Open, microfluidic flow cell for studies of interfacial processes at gas-liquid interfaces

Interfacial processes involving peripheral proteins depend on the composition and packing density of the interfacial lipid molecules. As a biological membrane model, lipid monolayers at the gas-liquid interface allow independent control of these parameters. However, measuring protein adsorption to monolayers has been difficult. To aid in this and other studies of the interfacial processes, we have developed an open, microfluidic flow cell with which surface physical properties can be controlled and monitored in well-defined lipid monolayers while varying aqueous-phase composition. Using this apparatus, we implement a recently described fluorescence method (Momsen, W. E.; Mizuno, N. K.; Lowe, M. E.; Brockman, H. L. Anal. Biochem. 2005, 346, 139-49) to characterize the adsorption/desorption of glucagon to 1,2-dioleoylsn-glycerol monolayers at 27 mN/m. Analysis of the data gives reasonable and self-consistent results for kinetic and thermodynamic constants.
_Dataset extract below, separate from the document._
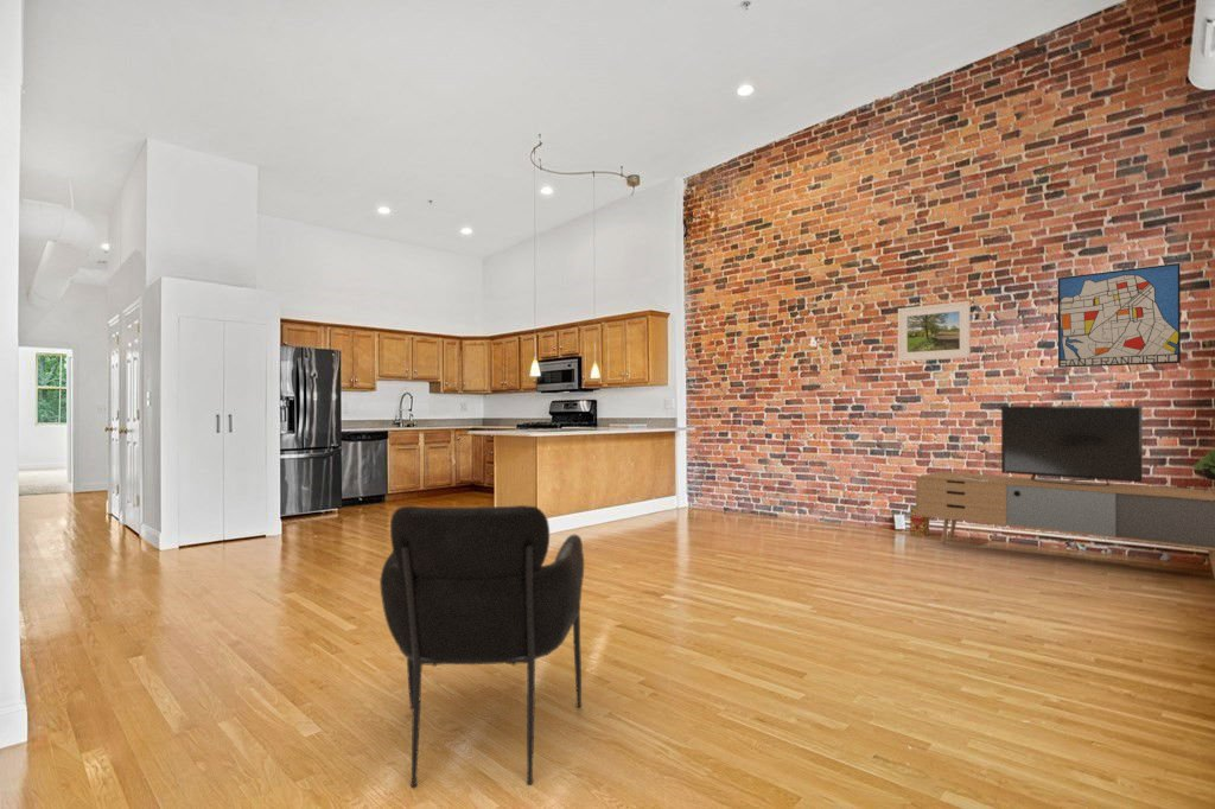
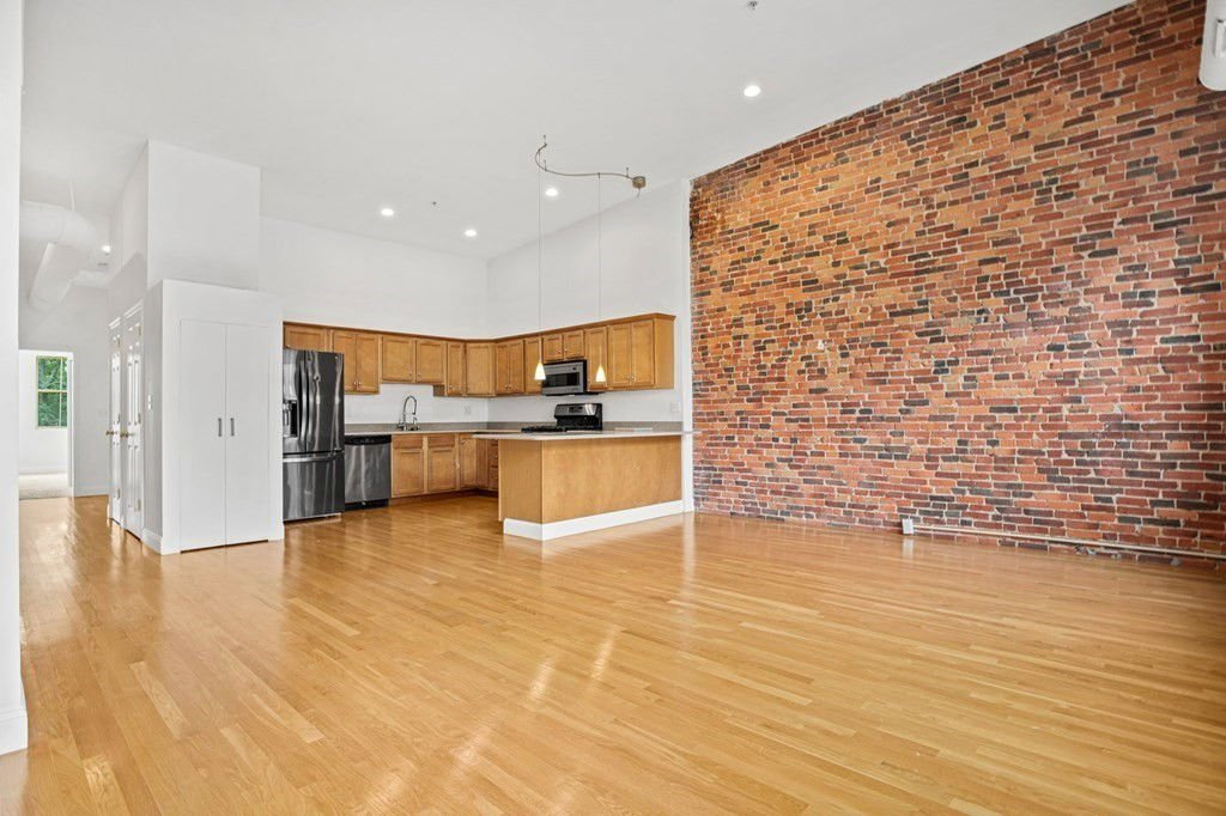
- chair [379,504,585,789]
- media console [915,404,1215,580]
- wall art [1057,262,1182,369]
- cardboard box [909,508,930,537]
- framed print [897,300,972,363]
Varying the packing density of 1,2-dioleoyl-sn-glycerol does not alter the extent of glucagon adsorption, but comparable measurements with 1-steaoryl-2-oleoyl-sn-glycero-3-phosphocholine show a critical dependence. Because it allows a high degree of control of both lipid monolayer properties and aqueous-phase composition, this microfluidic flow cell should find wide applicability in many areas of research into interfacial processes.